Supplied material:

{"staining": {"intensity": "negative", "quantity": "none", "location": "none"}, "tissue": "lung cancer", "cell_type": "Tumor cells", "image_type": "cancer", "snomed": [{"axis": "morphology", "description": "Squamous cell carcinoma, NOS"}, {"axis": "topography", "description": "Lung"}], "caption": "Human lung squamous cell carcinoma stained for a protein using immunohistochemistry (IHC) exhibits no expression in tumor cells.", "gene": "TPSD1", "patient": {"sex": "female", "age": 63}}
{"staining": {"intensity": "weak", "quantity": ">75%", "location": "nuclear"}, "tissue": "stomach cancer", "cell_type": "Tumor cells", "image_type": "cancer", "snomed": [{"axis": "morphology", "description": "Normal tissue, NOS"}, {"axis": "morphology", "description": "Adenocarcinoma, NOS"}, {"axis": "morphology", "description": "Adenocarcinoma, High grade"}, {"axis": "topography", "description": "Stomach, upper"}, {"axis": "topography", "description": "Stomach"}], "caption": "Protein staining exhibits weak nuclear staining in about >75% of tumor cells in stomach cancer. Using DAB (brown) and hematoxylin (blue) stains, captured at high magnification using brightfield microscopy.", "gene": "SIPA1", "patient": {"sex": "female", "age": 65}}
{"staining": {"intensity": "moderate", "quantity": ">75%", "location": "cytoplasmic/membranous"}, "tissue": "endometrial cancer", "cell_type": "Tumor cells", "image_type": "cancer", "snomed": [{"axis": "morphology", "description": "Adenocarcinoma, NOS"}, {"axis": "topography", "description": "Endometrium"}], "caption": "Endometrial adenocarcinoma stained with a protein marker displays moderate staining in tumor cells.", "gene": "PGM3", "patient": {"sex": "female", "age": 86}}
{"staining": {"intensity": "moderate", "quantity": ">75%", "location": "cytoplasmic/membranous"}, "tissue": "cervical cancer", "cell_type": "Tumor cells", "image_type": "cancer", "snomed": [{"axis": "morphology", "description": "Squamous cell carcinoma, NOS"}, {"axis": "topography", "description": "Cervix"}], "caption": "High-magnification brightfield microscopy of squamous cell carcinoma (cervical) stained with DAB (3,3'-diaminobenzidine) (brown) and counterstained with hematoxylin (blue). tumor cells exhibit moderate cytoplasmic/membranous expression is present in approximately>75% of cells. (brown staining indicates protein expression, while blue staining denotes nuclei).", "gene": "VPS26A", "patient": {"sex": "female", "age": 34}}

Work task:
Repeat the listing exactly, from its first line to its last.

Result:
{"staining": {"intensity": "negative", "quantity": "none", "location": "none"}, "tissue": "lung cancer", "cell_type": "Tumor cells", "image_type": "cancer", "snomed": [{"axis": "morphology", "description": "Squamous cell carcinoma, NOS"}, {"axis": "topography", "description": "Lung"}], "caption": "Human lung squamous cell carcinoma stained for a protein using immunohistochemistry (IHC) exhibits no expression in tumor cells.", "gene": "TPSD1", "patient": {"sex": "female", "age": 63}}
{"staining": {"intensity": "weak", "quantity": ">75%", "location": "nuclear"}, "tissue": "stomach cancer", "cell_type": "Tumor cells", "image_type": "cancer", "snomed": [{"axis": "morphology", "description": "Normal tissue, NOS"}, {"axis": "morphology", "description": "Adenocarcinoma, NOS"}, {"axis": "morphology", "description": "Adenocarcinoma, High grade"}, {"axis": "topography", "description": "Stomach, upper"}, {"axis": "topography", "description": "Stomach"}], "caption": "Protein staining exhibits weak nuclear staining in about >75% of tumor cells in stomach cancer. Using DAB (brown) and hematoxylin (blue) stains, captured at high magnification using brightfield microscopy.", "gene": "SIPA1", "patient": {"sex": "female", "age": 65}}
{"staining": {"intensity": "moderate", "quantity": ">75%", "location": "cytoplasmic/membranous"}, "tissue": "endometrial cancer", "cell_type": "Tumor cells", "image_type": "cancer", "snomed": [{"axis": "morphology", "description": "Adenocarcinoma, NOS"}, {"axis": "topography", "description": "Endometrium"}], "caption": "Endometrial adenocarcinoma stained with a protein marker displays moderate staining in tumor cells.", "gene": "PGM3", "patient": {"sex": "female", "age": 86}}
{"staining": {"intensity": "moderate", "quantity": ">75%", "location": "cytoplasmic/membranous"}, "tissue": "cervical cancer", "cell_type": "Tumor cells", "image_type": "cancer", "snomed": [{"axis": "morphology", "description": "Squamous cell carcinoma, NOS"}, {"axis": "topography", "description": "Cervix"}], "caption": "High-magnification brightfield microscopy of squamous cell carcinoma (cervical) stained with DAB (3,3'-diaminobenzidine) (brown) and counterstained with hematoxylin (blue). tumor cells exhibit moderate cytoplasmic/membranous expression is present in approximately>75% of cells. (brown staining indicates protein expression, while blue staining denotes nuclei).", "gene": "VPS26A", "patient": {"sex": "female", "age": 34}}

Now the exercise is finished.